- Battle of Zasław: Part of Polish–Ottoman War
| Date | 24 January 1491 |
| Location | Iziaslav, Poland (now part of Ukraine) |
| Result | Polish-Lithuanian victory |

Belligerents
- Crown of the Kingdom of Poland Grand Duchy of Lithuania: Crimean Khanate

Commanders and leaders
- Mikołaj Chodecki Semyon Olshanski: Unknown

Strength
- Unknown: 9,000 soldiers

Casualties and losses
- Unknown: c. 8,950 dead

= Battle of Zasław (1491) =

1491 battle between Poland and the Crimean Khanate

The Battle of Zasław (Polish: Bitwa pod Zasławem) took place near the village of Iziaslav, on 24 January 1491, during the Polish–Ottoman War.

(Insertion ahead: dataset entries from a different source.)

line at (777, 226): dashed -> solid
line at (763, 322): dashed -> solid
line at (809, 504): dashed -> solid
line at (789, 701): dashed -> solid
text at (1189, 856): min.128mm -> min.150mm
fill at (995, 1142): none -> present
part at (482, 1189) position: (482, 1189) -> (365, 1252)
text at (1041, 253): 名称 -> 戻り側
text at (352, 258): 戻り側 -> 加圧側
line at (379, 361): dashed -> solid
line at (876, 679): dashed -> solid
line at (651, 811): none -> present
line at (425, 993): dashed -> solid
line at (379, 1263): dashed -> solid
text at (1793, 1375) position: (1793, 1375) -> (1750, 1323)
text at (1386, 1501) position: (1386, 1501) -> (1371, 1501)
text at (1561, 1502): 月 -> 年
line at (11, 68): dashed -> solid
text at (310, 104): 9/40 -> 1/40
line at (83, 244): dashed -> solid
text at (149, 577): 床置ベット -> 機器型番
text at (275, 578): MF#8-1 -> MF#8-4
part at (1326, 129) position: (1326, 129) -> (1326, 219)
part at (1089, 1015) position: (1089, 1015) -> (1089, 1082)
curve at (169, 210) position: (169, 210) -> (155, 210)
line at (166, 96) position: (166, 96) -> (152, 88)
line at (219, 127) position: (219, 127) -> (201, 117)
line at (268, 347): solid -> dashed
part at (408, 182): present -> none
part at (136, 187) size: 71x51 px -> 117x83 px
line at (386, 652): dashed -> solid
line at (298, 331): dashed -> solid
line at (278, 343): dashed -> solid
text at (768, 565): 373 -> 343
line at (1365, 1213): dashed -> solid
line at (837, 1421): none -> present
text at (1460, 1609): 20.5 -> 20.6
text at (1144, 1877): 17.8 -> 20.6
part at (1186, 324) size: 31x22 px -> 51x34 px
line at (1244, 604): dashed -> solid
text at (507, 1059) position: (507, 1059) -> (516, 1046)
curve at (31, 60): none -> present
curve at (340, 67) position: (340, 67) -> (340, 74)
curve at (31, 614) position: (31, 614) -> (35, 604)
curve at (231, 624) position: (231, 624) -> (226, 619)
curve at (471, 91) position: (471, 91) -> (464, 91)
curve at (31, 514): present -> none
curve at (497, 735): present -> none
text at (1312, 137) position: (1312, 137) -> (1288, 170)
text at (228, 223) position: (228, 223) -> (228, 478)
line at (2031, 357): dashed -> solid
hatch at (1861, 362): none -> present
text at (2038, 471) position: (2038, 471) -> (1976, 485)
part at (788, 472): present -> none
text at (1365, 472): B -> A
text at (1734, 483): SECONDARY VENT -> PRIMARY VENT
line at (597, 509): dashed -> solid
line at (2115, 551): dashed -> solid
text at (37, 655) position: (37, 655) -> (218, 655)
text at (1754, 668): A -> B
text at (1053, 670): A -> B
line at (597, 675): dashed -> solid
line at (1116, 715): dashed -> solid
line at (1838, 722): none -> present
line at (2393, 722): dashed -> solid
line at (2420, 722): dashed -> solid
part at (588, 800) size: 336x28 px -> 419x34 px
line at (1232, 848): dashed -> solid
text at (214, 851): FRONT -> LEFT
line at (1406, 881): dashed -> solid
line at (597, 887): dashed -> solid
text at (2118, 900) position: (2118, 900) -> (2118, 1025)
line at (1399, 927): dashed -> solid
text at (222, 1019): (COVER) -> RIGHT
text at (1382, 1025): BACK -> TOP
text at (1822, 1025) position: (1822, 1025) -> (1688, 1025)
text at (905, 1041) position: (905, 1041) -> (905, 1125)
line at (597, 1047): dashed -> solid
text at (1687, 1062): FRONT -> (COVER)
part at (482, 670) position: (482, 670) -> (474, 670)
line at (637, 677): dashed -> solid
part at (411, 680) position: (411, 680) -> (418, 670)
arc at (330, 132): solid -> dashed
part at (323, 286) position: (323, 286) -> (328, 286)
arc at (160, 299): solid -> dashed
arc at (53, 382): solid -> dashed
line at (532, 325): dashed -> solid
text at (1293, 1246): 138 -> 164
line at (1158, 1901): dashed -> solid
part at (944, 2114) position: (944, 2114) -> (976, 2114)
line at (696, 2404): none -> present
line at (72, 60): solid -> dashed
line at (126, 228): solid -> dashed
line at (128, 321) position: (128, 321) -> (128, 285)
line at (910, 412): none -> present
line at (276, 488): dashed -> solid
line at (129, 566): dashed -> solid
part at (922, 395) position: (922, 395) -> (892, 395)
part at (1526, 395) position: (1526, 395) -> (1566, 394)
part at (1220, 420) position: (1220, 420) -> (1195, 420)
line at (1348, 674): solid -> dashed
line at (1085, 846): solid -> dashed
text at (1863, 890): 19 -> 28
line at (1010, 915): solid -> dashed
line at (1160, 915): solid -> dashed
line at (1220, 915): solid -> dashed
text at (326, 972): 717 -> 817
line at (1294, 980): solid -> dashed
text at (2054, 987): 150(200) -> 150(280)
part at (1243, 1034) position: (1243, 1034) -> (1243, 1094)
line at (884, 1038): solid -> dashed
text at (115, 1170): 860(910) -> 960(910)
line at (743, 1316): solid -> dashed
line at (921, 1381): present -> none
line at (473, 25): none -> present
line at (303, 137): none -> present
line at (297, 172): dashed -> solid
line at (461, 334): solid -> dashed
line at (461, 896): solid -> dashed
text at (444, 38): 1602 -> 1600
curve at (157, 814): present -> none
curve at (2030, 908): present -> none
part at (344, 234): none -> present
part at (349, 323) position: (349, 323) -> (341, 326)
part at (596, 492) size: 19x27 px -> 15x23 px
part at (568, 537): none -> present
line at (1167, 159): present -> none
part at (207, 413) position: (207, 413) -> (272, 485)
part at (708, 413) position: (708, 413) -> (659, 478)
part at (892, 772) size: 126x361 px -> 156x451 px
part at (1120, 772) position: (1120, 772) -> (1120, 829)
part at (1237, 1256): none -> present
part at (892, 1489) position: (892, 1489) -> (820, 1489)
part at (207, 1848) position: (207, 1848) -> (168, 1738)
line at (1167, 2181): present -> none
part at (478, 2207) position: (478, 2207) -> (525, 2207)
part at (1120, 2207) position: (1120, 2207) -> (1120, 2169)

It was fought by the armies of the Crown of the Kingdom of Poland led by Mikołaj Chodecki, and the Grand Duchy of Lithuania, led by Semyon Olshanski, against the forces of the Crimean Khanate. It was won by the Polish and Lithuanian sides.

== The battle ==
The battle took place by the Horyn River, near the village of Iziaslav, on 24 January 1491, during the Polish–Ottoman War. It was fought by the armies of the Crown of the Kingdom of Poland led by Mikołaj Chodecki, and the Grand Duchy of Lithuania, led by Semyon Olshanski, against the forces of the Crimean Khanate. The Crimean forces counted 9000 soldiers. The battle ended with Polish and Lithuanian, with Crimean forces being destroyed, with only around 50 soldiers surviving.